Our suppliers could be adversely impacted by the COVID-19 outbreak. If our suppliers’ employees are unable to work, whether because of illness, quarantine, limitations on travel or other government restrictions in connection with COVID-19, we could face shortages of food items or other supplies at our restaurants, and our operations and sales could be adversely impacted by such supply interruptions. We did not pay rent to our landlords in April 2020. We have begun discussions with our landlords to reduce or defer our rent payments. We are unable to predict the outcome of these discussions and the extent to which we will be able to negotiate to
18
reduce or defer rent. With rent payments being delayed, landlords may terminate our leases or could take other actions that restrict our ability to access or reopen our stores in a timely manner.

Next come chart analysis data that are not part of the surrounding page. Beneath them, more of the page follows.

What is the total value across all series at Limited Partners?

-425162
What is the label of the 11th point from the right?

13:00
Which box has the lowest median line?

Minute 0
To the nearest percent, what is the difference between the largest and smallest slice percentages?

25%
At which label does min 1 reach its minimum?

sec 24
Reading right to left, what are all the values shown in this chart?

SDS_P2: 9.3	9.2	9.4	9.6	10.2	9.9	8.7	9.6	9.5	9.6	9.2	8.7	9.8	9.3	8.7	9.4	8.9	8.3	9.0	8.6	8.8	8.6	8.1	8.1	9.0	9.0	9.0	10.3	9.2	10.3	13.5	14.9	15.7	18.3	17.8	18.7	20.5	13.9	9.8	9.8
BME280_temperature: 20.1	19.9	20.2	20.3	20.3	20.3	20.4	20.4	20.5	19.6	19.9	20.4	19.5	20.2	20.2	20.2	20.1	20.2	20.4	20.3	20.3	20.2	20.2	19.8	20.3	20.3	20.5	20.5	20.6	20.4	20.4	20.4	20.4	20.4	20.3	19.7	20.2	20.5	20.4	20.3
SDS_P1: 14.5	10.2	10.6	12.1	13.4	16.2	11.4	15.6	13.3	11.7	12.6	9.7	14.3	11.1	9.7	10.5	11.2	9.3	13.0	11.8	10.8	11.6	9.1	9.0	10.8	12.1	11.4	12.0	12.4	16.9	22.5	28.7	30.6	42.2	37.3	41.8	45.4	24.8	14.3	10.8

Additional government regulations or legislation as a result of COVID-19 in addition to decisions we have made and may make in the future relating to the compensation of and benefit offerings for our restaurant team members could also have an adverse effect on our business. We cannot predict the types of additional government regulations or legislation that may be passed relating to employee compensation as a result of the COVID-19 outbreak.
The Company could experience other potential impacts as a result of the COVID-19 pandemic that are not completely known at this time, including, but not limited to, charges from potential adjustments to the carrying amount of goodwill, indefinite-lived intangibles and long-lived asset impairment charges. Our actual results may differ materially from the Company’s current estimates as the scope of the COVID-19 pandemic evolves, depending largely though not exclusively on the duration of the disruption to its business.